Parmi ses nombreux prix et distinctions, il attachait une importance particulière à la médaille « Christian Culture Award », décernée en 1945 à un « protagoniste exceptionnel des idéaux chrétiens » par l'Assumption College (Université de Windsor). Il fut nommé officier de l'Ordre du Canada en 1972. En 1974, la salle de concert de l'édifice Edward Johnson, à l'Université de toronto, fut baptisée Walter Hall en sa mémoire et l'Arnold Walter Memorial Award, destiné à des étudiants en interprétation, fut établi par l'université. Ses documents personnels ont été déposés à la Bibliothèque nationale du Canada. Il conserve son statut de compositeur agréé du Centre MC.
La belle-fille de Walter, veuve de Hugh LeCaine, Trudi LeCaine, a été une bénévole active dans le milieu des arts à Ottawa. Elle est devenue membre de l'Ordre du Canada en 1991.
COMPOSITIONS (Sélection)
Orchestre
Symphonie en sol mineur : 1942; grand orch; ms.
For the Fallen (Binyon) : 1949; sop, SATB, orch; ms.
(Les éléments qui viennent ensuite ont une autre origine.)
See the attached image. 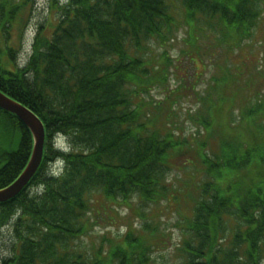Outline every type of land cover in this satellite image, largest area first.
<instances>
[{"label": "trees", "instance_id": "trees-1", "mask_svg": "<svg viewBox=\"0 0 264 264\" xmlns=\"http://www.w3.org/2000/svg\"><path fill=\"white\" fill-rule=\"evenodd\" d=\"M21 3L0 0V29ZM58 12L57 27L36 38L24 69L0 62V90L31 109L46 131L43 162L28 188L0 204V232L11 227L15 236L4 264H154L151 254L162 240L153 219L140 231L128 229L109 251L102 244L93 259L75 249L96 194L125 204L133 197L165 202L170 165L191 151L173 123L158 127L173 114L140 97L155 83L165 85L170 58L160 56L162 68L154 72L153 59L142 57L153 40L173 39L180 20L190 37L206 22L231 48L240 47L253 35L264 0H69ZM247 73L245 96L256 99L238 96L240 126L231 132L220 119L228 101L212 111L218 85L200 98L206 108L196 122L206 136L192 153L204 177L196 195L191 187L184 194L191 213L180 225V264H264V72ZM240 127L248 128L250 143L238 135ZM58 135L67 137L69 152L56 149ZM213 140L220 152L210 155ZM32 147L27 127L0 109V190L22 174ZM58 159L64 167L55 177L49 168Z\"/></svg>", "mask_w": 264, "mask_h": 264}, {"label": "rangeland", "instance_id": "rangeland-1", "mask_svg": "<svg viewBox=\"0 0 264 264\" xmlns=\"http://www.w3.org/2000/svg\"><path fill=\"white\" fill-rule=\"evenodd\" d=\"M15 1L23 2L21 3L23 8L18 10L16 17L10 22L8 33L4 32V35L0 33V62L2 65L6 63L10 70L25 67L36 35L39 34L43 38L51 36L61 17L58 7L65 3V0ZM262 14L253 35L244 40L240 47L231 48L232 44L227 43L226 38L216 32V29L212 30L206 22H201L195 29L193 28L190 37L191 28L182 20L172 33L173 39L164 43L155 39L149 44V48L147 46L148 49L142 58L144 61L153 59L150 62L155 65L154 72L162 68L163 60L160 56L165 54L170 58L168 78L165 85L155 83L149 87L148 94H142L140 97L151 101L153 106L158 104L161 111L173 114L170 122L159 121L158 127L162 129L167 123H173L175 126L173 132L187 139L191 151L181 153L180 161H174L170 165L171 171L166 176L170 194L165 202L144 204L138 197H133L125 204L120 200L107 201L103 196L96 194L90 212L85 218L87 231L75 243L77 251L93 259L102 244L105 251H109L113 243L120 240L128 229L140 231L146 225L154 224L153 219L155 223L160 224L159 235L162 240L151 254L154 264L181 263L177 251L183 237L180 225L185 223L184 218L191 213L184 194L191 187V192L196 195V188L204 177V167L198 161V153H192L197 142L204 140L206 136L196 122L199 116L205 114L206 107L200 98L203 101V98H207L209 90L218 85L219 89L211 99L214 104L213 113L219 112L222 105L228 101L224 107L223 117L220 116L221 123L226 126V132H231L233 126H240L238 124L241 109H238L235 102L239 95L245 96L244 88L250 79L247 72L252 69L264 72V12ZM178 19H183V15ZM191 42L195 46L191 45ZM6 46L14 49L10 55L4 54ZM192 58L194 62L190 61ZM234 80H237V84L232 85ZM261 83L264 85V79H261ZM255 91L257 90L253 86L254 94ZM245 97L256 99L250 92ZM230 106L231 109H228ZM231 110L235 112L231 113ZM233 119L237 120L236 124L232 123ZM245 129L240 127L242 132L238 135L250 143L248 128L246 131ZM63 139L67 140V137H58L56 144L59 147L63 145ZM207 151L210 155L220 152L215 140L212 149L209 147ZM13 237L15 236L11 227L0 232V264H4L13 256L11 250ZM157 242L159 239L154 240L155 244Z\"/></svg>", "mask_w": 264, "mask_h": 264}, {"label": "water", "instance_id": "water-1", "mask_svg": "<svg viewBox=\"0 0 264 264\" xmlns=\"http://www.w3.org/2000/svg\"><path fill=\"white\" fill-rule=\"evenodd\" d=\"M0 109L15 115L31 132L33 138V150L26 168L7 188L0 190V203H6L16 198L30 183L41 166L44 156L45 127L41 120L26 106L6 96L0 91Z\"/></svg>", "mask_w": 264, "mask_h": 264}]
</instances>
Concerto pour orchestre : 1958; grand orch; ms.
Musique de chambre
Sonate : 1940; vn, p; ms.
Sonatine : 1940; vc, p; ms.
Trio : 1940; vn, vc, p; ms.
Piano
Suite : 1945; OUP 1956.
Sonate : 1950; GVT 1951.
Musique électroacoustique
Summer Idyll (collaboration Myron Schaeffer, H. Olnick) : 1960; bande; (1967) Folk FM-3436.
Autres oeuvres dans toutes catégories. Plusieurs partitions pour pièces radiophoniques.